The Trump administration's response: 
  • Trump complained during a White House coronavirus briefing that Fauci’s popularity is higher than his own. “We’ve done pretty much what he and others, Dr. [Deborah] Birx and others who are terrific, recommended,” Trump said, referring to Fauci. “And he’s got this high approval rating. So why don’t I have a high approval rating with respect — and the administration — with respect to the virus?” The comments came in response to a question about a since-deleted retweet that claimed Fauci misled the nation on the effects of hydroxychloroquine, Colby Itkowitz reports for The Post’s live blog.
Industry efforts:
  • The federal government is planning to give Kodak a $765 million loan so the company can start making pharmaceutical ingredients, Jeanne Whalen reports. “The company plans to establish a new division, Kodak Pharmaceuticals, that will focus on the building blocks used to produce generic drugs, according to a joint statement from Kodak and the lending agency, the U.S. International Development Finance Corporation, or DFC,” Jeanne adds.

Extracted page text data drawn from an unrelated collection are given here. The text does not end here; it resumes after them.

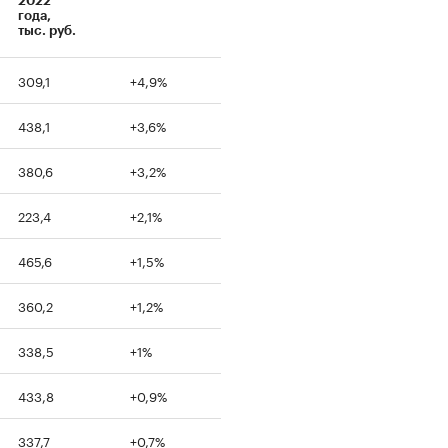
2022
года,
тыс. руб.
309,1
+4,9%
438,1
+3,6%
380,6
+3,2%
223,4
+2,1%
465,6
+1,5%
360,2
+1,2%
338,5
+1%
433,8
+0,9%
337,7
+0,7%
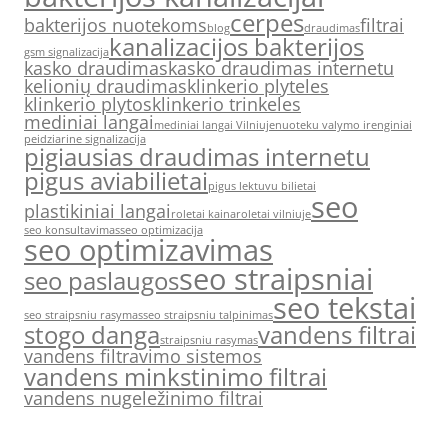
cerpes
bakterijos nuotekoms
filtrai
blog
draudimas
kanalizacijos bakterijos
gsm signalizacija
kasko draudimas
kasko draudimas internetu
kelionių draudimas
klinkerio plyteles
klinkerio plytos
klinkerio trinkeles
mediniai langai
mediniai langai Vilniuje
nuoteku valymo irenginiai
peidziarine signalizacija
pigiausias draudimas internetu
pigus aviabilietai
pigus lektuvu bilietai
seo
plastikiniai langai
roletai kaina
roletai vilniuje
seo konsultavimas
seo optimizacija
seo optimizavimas
seo straipsniai
seo paslaugos
seo tekstai
seo straipsniu rasymas
seo straipsniu talpinimas
stogo danga
vandens filtrai
straipsniu rasymas
vandens filtravimo sistemos
vandens minkstinimo filtrai
vandens nugeležinimo filtrai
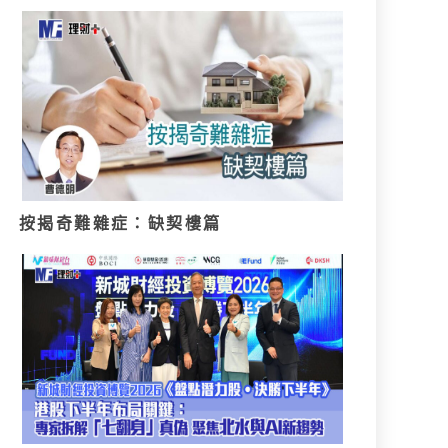
按揭奇難雜症：缺契樓篇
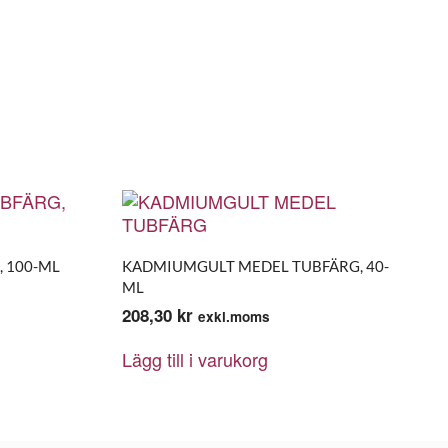
, 100-ML
KADMIUMGULT MEDEL TUBFÄRG, 40-
ML
208,30
kr
exkl.moms
Lägg till i varukorg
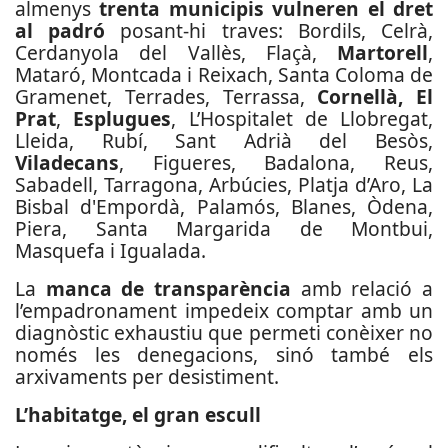
almenys
trenta municipis vulneren el dret
al padró
posant-hi traves: Bordils, Celrà,
Cerdanyola del Vallès, Flaçà,
Martorell
,
Mataró, Montcada i Reixach, Santa Coloma de
Gramenet, Terrades, Terrassa,
Cornellà,
El
Prat
,
Esplugues
, L’Hospitalet de Llobregat,
Lleida, Rubí, Sant Adrià del Besòs,
Viladecans
, Figueres, Badalona, Reus,
Sabadell, Tarragona, Arbúcies, Platja d’Aro, La
Bisbal d'Empordà, Palamós, Blanes, Òdena,
Piera, Santa Margarida de Montbui,
Masquefa i Igualada.
La
manca de transparència
amb relació a
l’empadronament impedeix comptar amb un
diagnòstic exhaustiu que permeti conèixer no
només les denegacions, sinó també els
arxivaments per desistiment.
L’habitatge, el gran escull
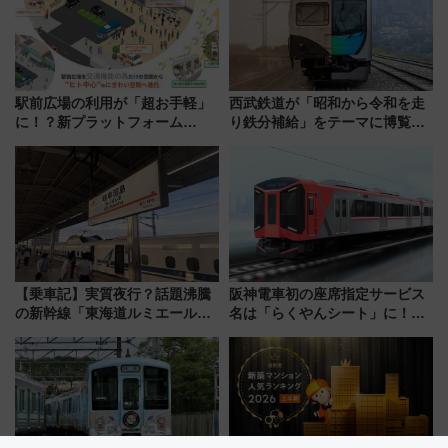
活躍するための仕組みも
駅前広場の利用が「超お手軽」
西武鉄道が「昭和から令和を走
に！？新プラットフォーム
り鉄分補給」をテーマに博覧会
「HirakeBA」8月3日始動、ス
を実施！くすのきホールで8月
マホで簡単申請 物販や演奏会な
14日から 新車両「トキイロ」体
どに【JR東日本】
験ブースも アクセスや申込方法
を解説
【乗車記】実質夜行？話題沸騰
阪神電車初の座席指定サービス
の新幹線「東海道ルミエールエ
名は「らくやんシート」に！新
クスプレス」に乗車してみた
型3000系で大阪梅田～山陽姫路
東京22時発、京都・新大阪に6
を快適移動
時台着 見どころは岐阜羽島の
素晴らし過ぎる朝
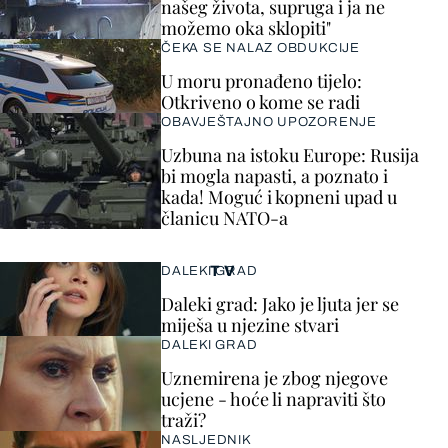
našeg života, supruga i ja ne
možemo oka sklopiti"
ČEKA SE NALAZ OBDUKCIJE
U moru pronađeno tijelo:
Otkriveno o kome se radi
OBAVJEŠTAJNO UPOZORENJE
Uzbuna na istoku Europe: Rusija
bi mogla napasti, a poznato i
kada! Moguć i kopneni upad u
članicu NATO-a
TV
DALEKI GRAD
Daleki grad: Jako je ljuta jer se
miješa u njezine stvari
DALEKI GRAD
Uznemirena je zbog njegove
ucjene - hoće li napraviti što
traži?
NASLJEDNIK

There’s more to learn about the virus: 
  • Scientists reconstructed the virus’s evolution and found the novel coronavirus may have circulated in bats for decades, according to a new study led by a researcher at Pennsylvania State University’s Center for Infectious Disease Dynamics. “Tracing the virus’s lineage is crucial early in an outbreak because it can allow health authorities to separate people from the pathogen’s animal host, and later to help avert future health crises,” Bloomberg News reports. “The researchers warned that other virus lineages in bats could have the potential to spread to humans.”